**TASK INSTRUCTIONS**
In the data below, find the line containing "ID-56, status: Todo -> Triage", then set down that line and every later line up to and including the line containing "ID-117, priority: Minor -> Major", exactly.

**SOURCE INFORMATION**
════════════════

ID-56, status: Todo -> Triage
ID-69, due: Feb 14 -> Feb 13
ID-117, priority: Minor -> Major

════════════════

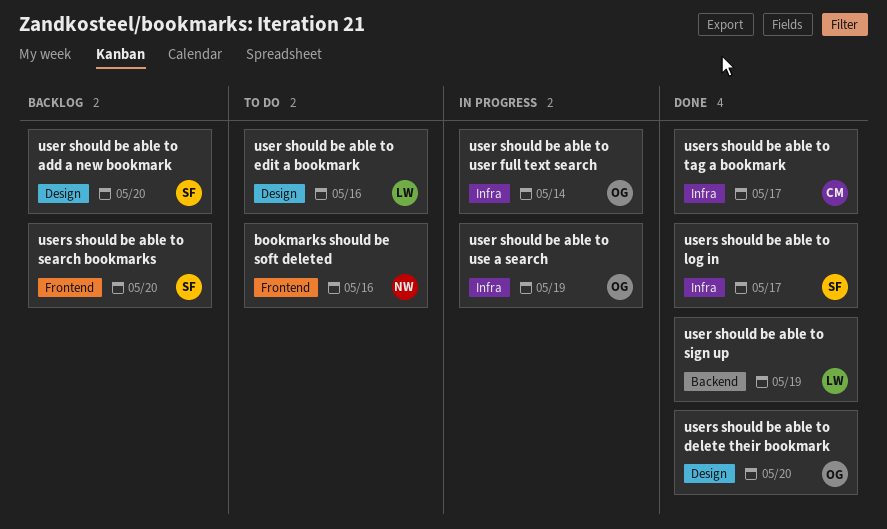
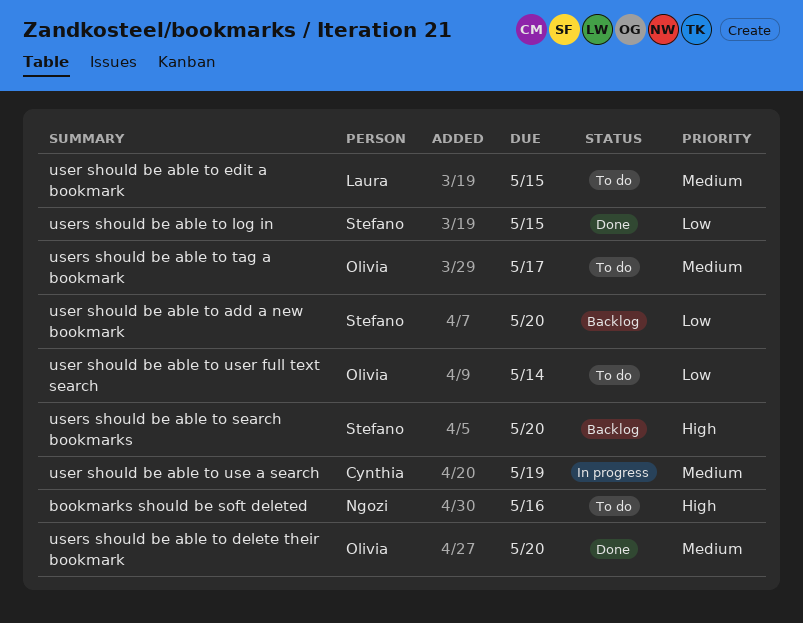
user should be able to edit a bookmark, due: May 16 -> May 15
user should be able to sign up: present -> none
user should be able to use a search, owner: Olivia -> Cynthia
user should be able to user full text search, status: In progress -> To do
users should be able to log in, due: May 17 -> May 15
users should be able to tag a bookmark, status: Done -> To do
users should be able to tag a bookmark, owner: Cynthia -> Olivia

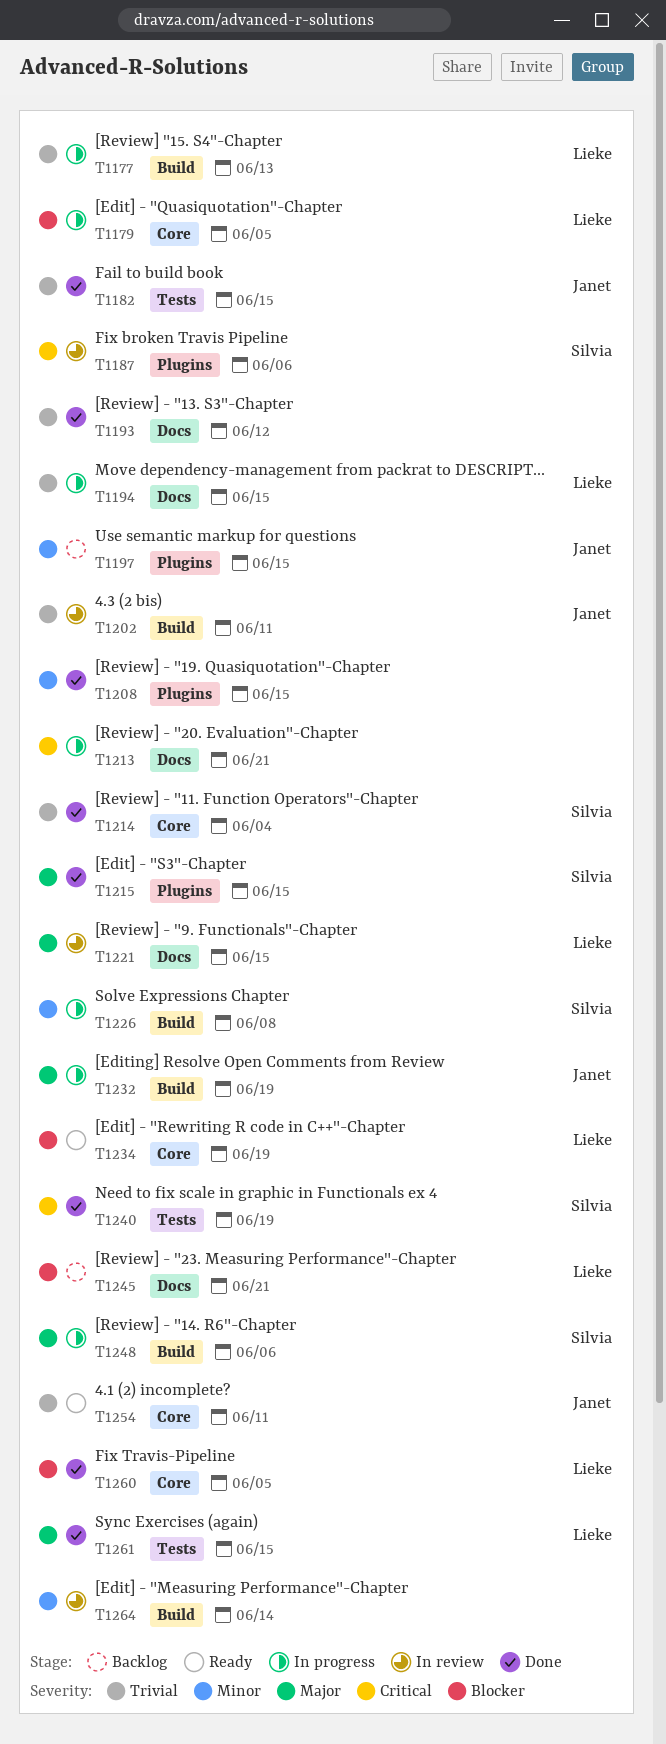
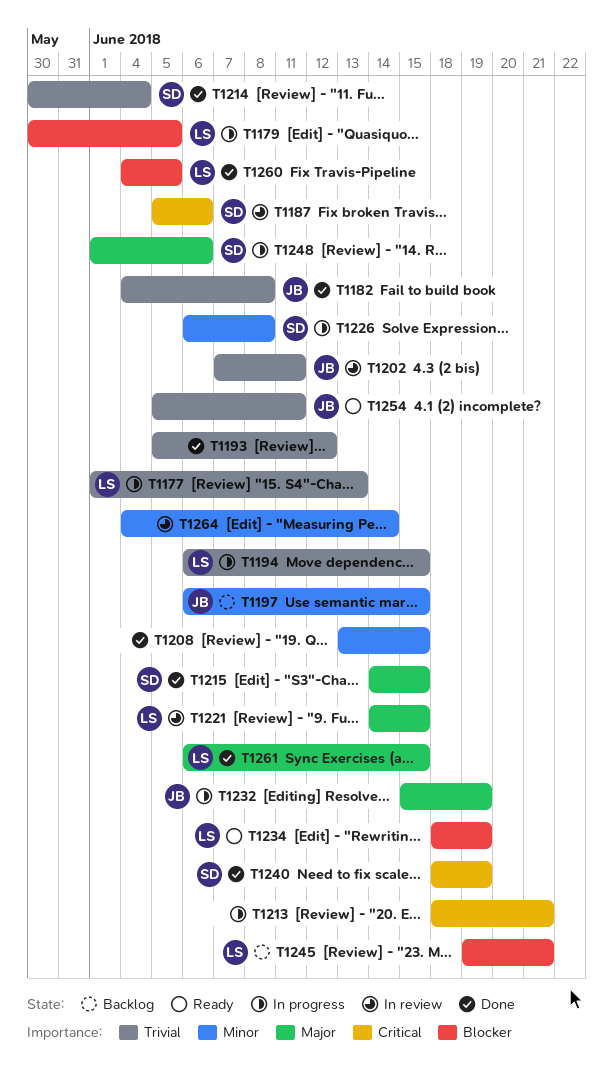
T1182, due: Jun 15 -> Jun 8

════════════════

**ANSWER TO THE EXERCISE**
ID-56, status: Todo -> Triage
ID-69, due: Feb 14 -> Feb 13
ID-117, priority: Minor -> Major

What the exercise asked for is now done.